J. answers from Chicago on July 05, 2007
The first thing your husband needs to do is get the bi-polar disorder under control. Then, I would highly recommend a program called Retrouvaille (www.retrouvaille.org). It is designed for troubled marriages. It is a weekend program that is truly amazing and has transformed many marriages.
Good luck and God bless!
A.B. answers from Chicago on July 04, 2007
I'm sorry for your situation! Marriage is not easy and I can only imagine how much harder things are due to your husbands diagnosis with BP. My only recommendation is to read the book "The 7 principles of marriage" By Dr. Gottman. It is really good. I don't know if it will solve all your problems but I really like his spin on marital advice.....much different than what you would get out of counseling. Also, I would get 2 copies and see if you can encourage your husband to read the book as well. Good luck!!

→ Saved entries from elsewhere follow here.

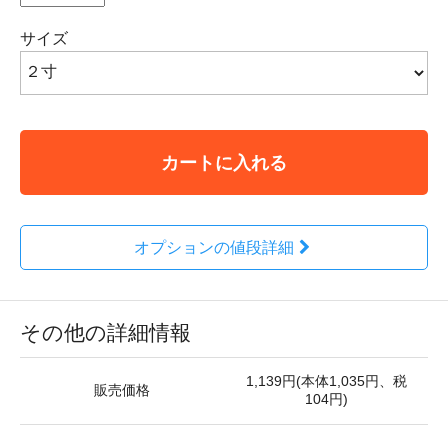
サイズ
カートに入れる
オプションの値段詳細
その他の詳細情報
1,139円(本体1,035円、税
販売価格
104円)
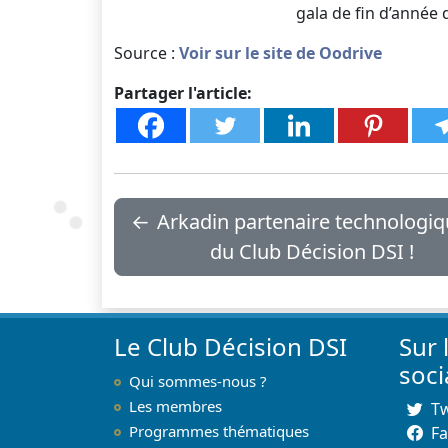
gala de fin d’année
Source :
Voir sur le site de Oodrive
Partager l'article:
←
Arkadin partenaire technologi
du Club Décision DSI !
Le Club Décision DSI
Sur 
soc
Qui sommes-nous ?
Les membres
Tw
Programmes thématiques
F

D.K. answers from Chicago on July 04, 2007
Bipolar disorder is something that can be managed with the right medication for your husband if he is willing to work with a doctor. If not then maybe you would like to seek a divorce as people with bipolar disorder have tendencies to make bad decisions and your children may be affected by close contact with him on a daily basis. A friend of ours was diagnosed recently and he has a 9 year old son. He would disappear every now and then and turn his home upside down every time. He refused to get care and his wife finally had to get a divorce because of the instability in the home. She has managed to have her sister help her out with childcare when needed, but it was very difficult for her to make that decision to end the relationship. She is now glad that she did. Good luck and I am sorry you have to deal with this.

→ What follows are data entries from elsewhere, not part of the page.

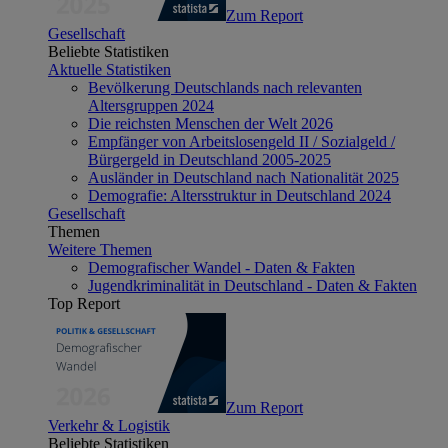
Zum Report
Gesellschaft
Beliebte Statistiken
Aktuelle Statistiken
Bevölkerung Deutschlands nach relevanten
Altersgruppen 2024
Die reichsten Menschen der Welt 2026
Empfänger von Arbeitslosengeld II / Sozialgeld /
Bürgergeld in Deutschland 2005-2025
Ausländer in Deutschland nach Nationalität 2025
Demografie: Altersstruktur in Deutschland 2024
Gesellschaft
Themen
Weitere Themen
Demografischer Wandel - Daten & Fakten
Jugendkriminalität in Deutschland - Daten & Fakten
Top Report
Zum Report
Verkehr & Logistik
Beliebte Statistiken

M. answers from Chicago on July 04, 2007
When I say this I am not joking, this is exactly what happened to me, all the down to my husband going to Texas to be by his mother. I have to kids, they are 5 and 2.5. My husband is bipolar as well. He has been out of work for a year also. It is hard on a man to be out of work. I really thought of divorce and that scared to me to death! I started by trying to be suppportive of my husband as he went through this time, but I did not let my life stop. I went out with my friends on occassion, I worked, I picked up and kept going and he saw my life would not end without him. AFter a little over 2 months he came back, but we are not living together. Eharmony does a marriage counseling program online and we took the profile and really got a view into each others thoughts. We have taken it day by day and we are working on making it work without jumping back into it. If you are ready for divorce, there is so much help out there! If you qualify, the state helps pay for child care, even if it is a family member who watches the children. There are support groups out there too. It is a scary time right now and I know that first hand. If you need someone to talk to, someone who has been down your exact road, please feel free to email me at ____@____.com are not alone, like you said, you have your family and there truly are people who do understand. I hope this has helped in some way.
M.
Mother of 2 girls,
4th grade teacher
K.B. answers from Chicago on July 04, 2007
Hi J.,
It takes courage to admit you are scared and there is a problem. You are doing good for seeing all of this. I just want to encourage you and support you. There are a few things you can do if you haven't done them-apply for WIC, All Kids/All Family insurance. There are some great marriage books/websites to go along with counseling. My husband and I are reading Love and Respect. I am sorry I am not much help but I will be praying for you. K.